Which model is actually running the agent loop, and can I swap it out?
claude-haiku-4-5-20251001 by default (agent.ts line 9). Haiku is the right choice for a tool-use loop that is heavy on fast decisions and light on long-form generation. The whole run() path is provider-agnostic: both Anthropic (with either an API key or a Claude Code OAuth token) and Gemini 3.1 Pro work through the same GEMINI_FUNCTION_DECLARATIONS bridge at agent.ts lines 277-301. You can set ANTHROPIC_MODEL or GEMINI_MODEL env vars, or point ANTHROPIC_BASE_URL at a local proxy to keep all data on your network. Nothing in the 18 tool definitions is provider-specific.
Does my test file end up proprietary once I use Assrt?
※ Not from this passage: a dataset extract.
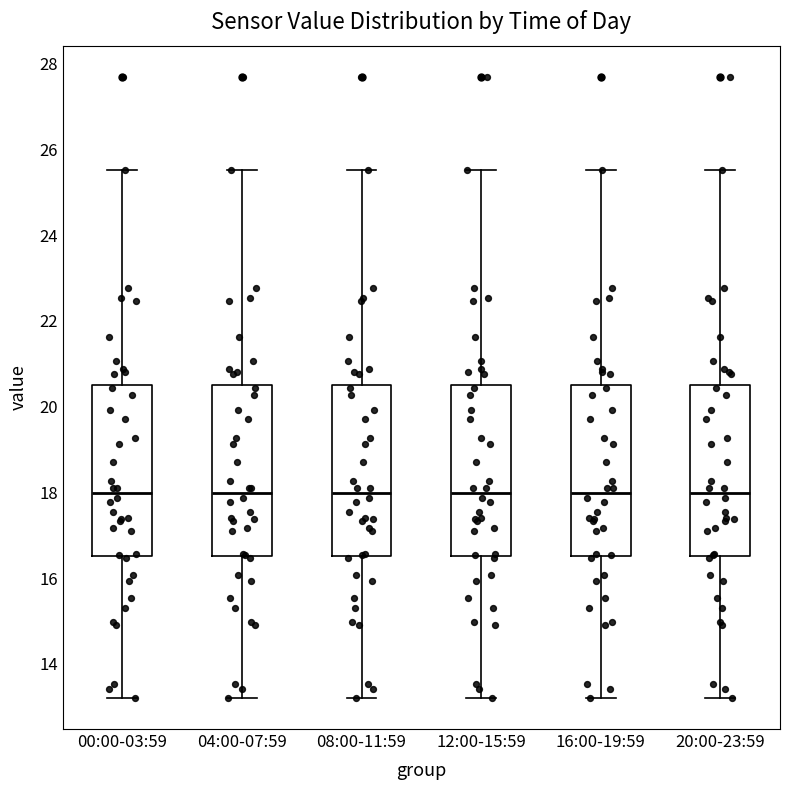

Where does the lower whisker of the box for 16:00-19:59 end on the y-axis? The values are not printed on the chart, so give them approximately, as read against the axis.

13.2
No. The test file is Markdown. Each test is a #Case N block with English steps, stored at /tmp/assrt/scenario.md and optionally synced to the app.assrt.ai dashboard if you want sharing. The scenario layout is defined at /Users/matthewdi/assrt-mcp/src/core/scenario-files.ts: scenario.md is your plan, scenario.json is metadata, results/latest.json is the last run. You can grep, diff, and commit the plan alongside your Playwright project. If you ever leave Assrt, your authoritative test artifacts are already plain text on your disk.
How do I actually run this against my own app today?
Two paths. Inside Claude Code or another MCP client: add the assrt-mcp server (one line in your MCP config), then prompt 'Use assrt_test on http://localhost:3000' with a plan, and the three tools assrt_plan, assrt_test, and assrt_diagnose become available. From a plain terminal: npx @assrt-ai/assrt setup, then `assrt run --url http://localhost:3000 --plan '#Case 1: Signup flow completes'`. Add --video to record and auto-open a player, --extension to attach to your real Chrome so you keep your saved sessions, --isolated if you want an in-memory profile. Every flag is documented in /Users/matthewdi/assrt-mcp/README.md.